The Phrygian and Egyptian mysteries eventually gave way before the greatest of all the mystery cults, the worship of Mithras. The Mithraic cult made its appeal to a wide range of human nature and gradually supplanted both of its predecessors. Mithraism spread over the Roman Empire through the propagandizing of Roman legions recruited in the Levant, where this religion was the vogue, for they carried this belief wherever they went. And this new religious ritual was a great improvement over the earlier mystery cults.
The cult of Mithras arose in Iran and long persisted in its homeland despite the militant opposition of the followers of Zoroaster. But by the time Mithraism reached Rome, it had become greatly improved by the absorption of many of Zoroaster’s teachings. It was chiefly through the Mithraic cult that Zoroaster’s religion exerted an influence upon later appearing Christianity.
The Mithraic cult portrayed a militant god taking origin in a great rock, engaging in valiant exploits, and causing water to gush forth from a rock struck with his arrows. There was a flood from which one man escaped in a specially built boat and a last supper which Mithras celebrated with the sun-god before he ascended into the heavens. This sun-god, or Sol Invictus, was a degeneration of the Ahura-Mazda deity concept of Zoroastrianism. Mithras was conceived as the surviving champion of the sun-god in his struggle with the god of darkness. And in recognition of his slaying the mythical sacred bull, Mithras was made immortal, being exalted to the station of intercessor for the human race among the gods on high.

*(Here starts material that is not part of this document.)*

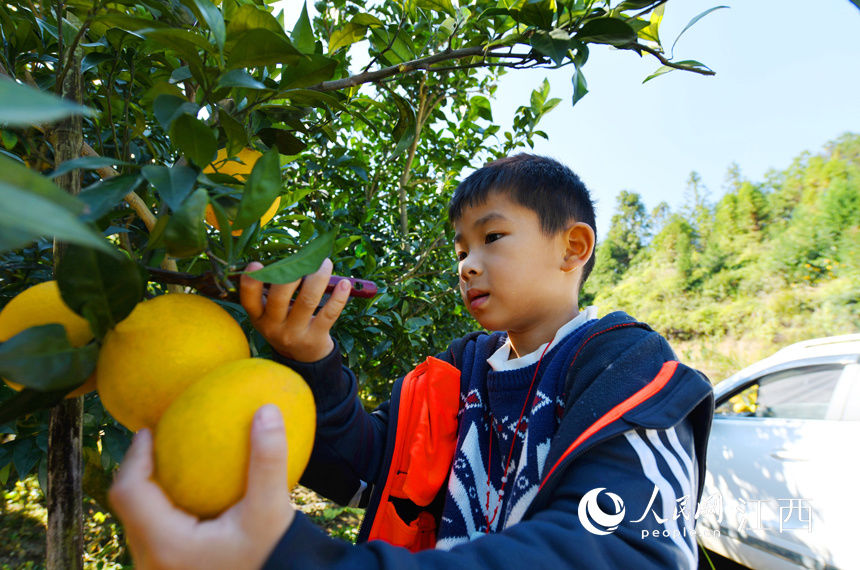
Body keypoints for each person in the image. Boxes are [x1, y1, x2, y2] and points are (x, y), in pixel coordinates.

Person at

The adherents of this cult worshiped in caves and other secret places, chanting hymns, mumbling magic, eating the flesh of the sacrificial animals, and drinking the blood. Three times a day they worshiped, with special weekly ceremonials on the day of the sun-god and with the most elaborate observance of all on the annual festival of Mithras, December twenty-fifth. It was believed that the partaking of the sacrament ensured eternal life, the immediate passing, after death, to the bosom of Mithras, there to tarry in bliss until the judgment day. On the judgment day the Mithraic keys of heaven would unlock the gates of Paradise for the reception of the faithful; whereupon all the unbaptized of the living and the dead would be annihilated upon the return of Mithras to earth. It was taught that, when a man died, he went before Mithras for judgment, and that at the end of the world Mithras would summon all the dead from their graves to face the last judgment. The wicked would be destroyed by fire, and the righteous would reign with Mithras forever.
At first it was a religion only for men, and there were seven different orders into which believers could be successively initiated. Later on, the wives and daughters of believers were admitted to the temples of the Great Mother, which adjoined the Mithraic temples. The women’s cult was a mixture of Mithraic ritual and the ceremonies of the Phrygian cult of Cybele, the mother of Attis.